In perek 2 and perek 3, the mechaber discusses at length the many common shailos pertaining to medical issues which arise during pregnancy. From the knowledge displayed by the author concerning these complex procedures, it is obvious that he did an incredible amount of research in preparing these units. In the next perek, the halachos of the days right before childbirth and the delivery itself are discussed, once again showing the author’s mastery of both the halachos and the medical issues.

An interesting concept mentioned (5:5) is that when a husband accompanies his wife to labor and delivery and his assistance is needed, he is considered an oseik bemitzvah, someone who is involved in a mitzvah, and is therefore exempt from other mitzvos. Therefore, even if he wishes to perform a mitzvah which is at hand (in a way which will not cause her distress), nevertheless he should not say a brachah on it, since technically he is exempt from the mitzvah. In addition, if he missed the zman for tefilah while attending to her, he is not obligated to daven a tefilas tashlumin.

A special section deals with hospital stays with relation to anyone. The author shared with me that when a relative of his was forced to remain in the hospital for an extended period of time, he spent much time at his side, and became familiar with the common shailos which a patient and visitor may face during these times. As a result, perek 7 discusses in detail many scenarios that can come up during hospital stays, which is relevant both for childbirth as well as for other hospital stays as well.

The last few sections deal with the days and weeks after childbirth, as perek 9 includes many interesting halachos and hanhagos concerning naming the baby. The various minhagim are listed, with well sourced footnotes which will allow the learner to research what his custom may be, or to present to his moreh derech the diverse possibilities before deciding. Perek 10, the section on caring for the infant, completes this section.

A special sub-section, titled Kuntres Imrei Shir, is an in-depth analysis of several inyonim which the mechaber came across while writing Eis Laledes. When he did not find any extensive discussion of these issues, he committed his own ideas to writing, and appended it to the sefer. In addition, a thorough index, which allows the quick reference of any topic, is included.

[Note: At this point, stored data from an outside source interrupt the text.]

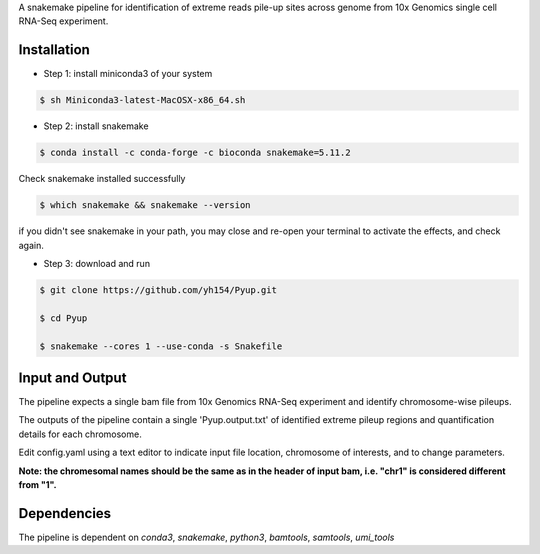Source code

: A snakemake pipeline for identification of extreme reads pile-up sites across genome from 10x Genomics single cell RNA-Seq experiment.

Installation
------------

* Step 1: install miniconda3 of your system

.. code:: bash

     $ sh Miniconda3-latest-MacOSX-x86_64.sh

* Step 2: install snakemake

.. code:: bash

     $ conda install -c conda-forge -c bioconda snakemake=5.11.2

Check snakemake installed successfully

.. code:: bash

     $ which snakemake && snakemake --version

if you didn't see snakemake in your path, you may close and re-open your terminal to activate the effects, and check again.

* Step 3: download and run
 
.. code:: bash

     $ git clone https://github.com/yh154/Pyup.git
     
     $ cd Pyup
     
     $ snakemake --cores 1 --use-conda -s Snakefile

Input and Output
----------------
The pipeline expects a single bam file from 10x Genomics RNA-Seq experiment and identify chromosome-wise pileups.

The outputs of the pipeline contain a single 'Pyup.output.txt' of identified extreme pileup regions and quantification details for each chromosome.

Edit config.yaml using a text editor to indicate input file location, chromosome of interests, and to change parameters.

**Note: the chromesomal names should be the same as in the header of input bam, i.e. "chr1" is considered different from "1".**


Dependencies
------------
The pipeline is dependent on `conda3`, `snakemake`, `python3`, `bamtools`, `samtools`, `umi_tools`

The mechaber, Rabbi Eli Biegeleisen, was a talmid of the Yeshiva of Philadelphia and Yeshiva of Long Beach, and then learned in Yerushalayim by Rav Dovid Soloveichik in Brisk, as well as Yeshivas Mir. He continued his learning in Bais Medrash Govoha, and after his marriage while studying Halacha Sugyos he did shimush under Rav Dovid Potash, Rosh Beis Horaah Shvilei Horaah in Eretz Yisroel.

While preparing the sefer, Rabbi Beigleisen consulted with many leading poskim both in Eretz Yisroel as well as in the United States. In this sefer he was privileged to include many shailos clarified by Rav Shmuel Felder of Lakewood, one of those who wrote a warm haskamah.

Several times during the course of writing Eis Laledes, he was urged by poskim to seek out the psak of his illustrious uncle, Rav Chaim Yisroel Belsky zt”l. At the time, Rav Belsky was still recuperating from his near fatal illness, and the mechaber did not want to over burden him. Nevertheless, he did visit with his uncle, and despite his weakness, Rav Belsky clarified for him many shailos, quoting precise sources for each psak. In addition, he perused through various inyanim in the sefer, and with his renowned expertise offered his own comments on the discussions contained therein. These ha’aros were also incorporated into the sefer

For those who are awaiting the joyous arrival of a child, or any talmid chochom who wishes to delve into the inyonim of childbirth and its related topics, Eis Laledes is a sefer will be of great benefit.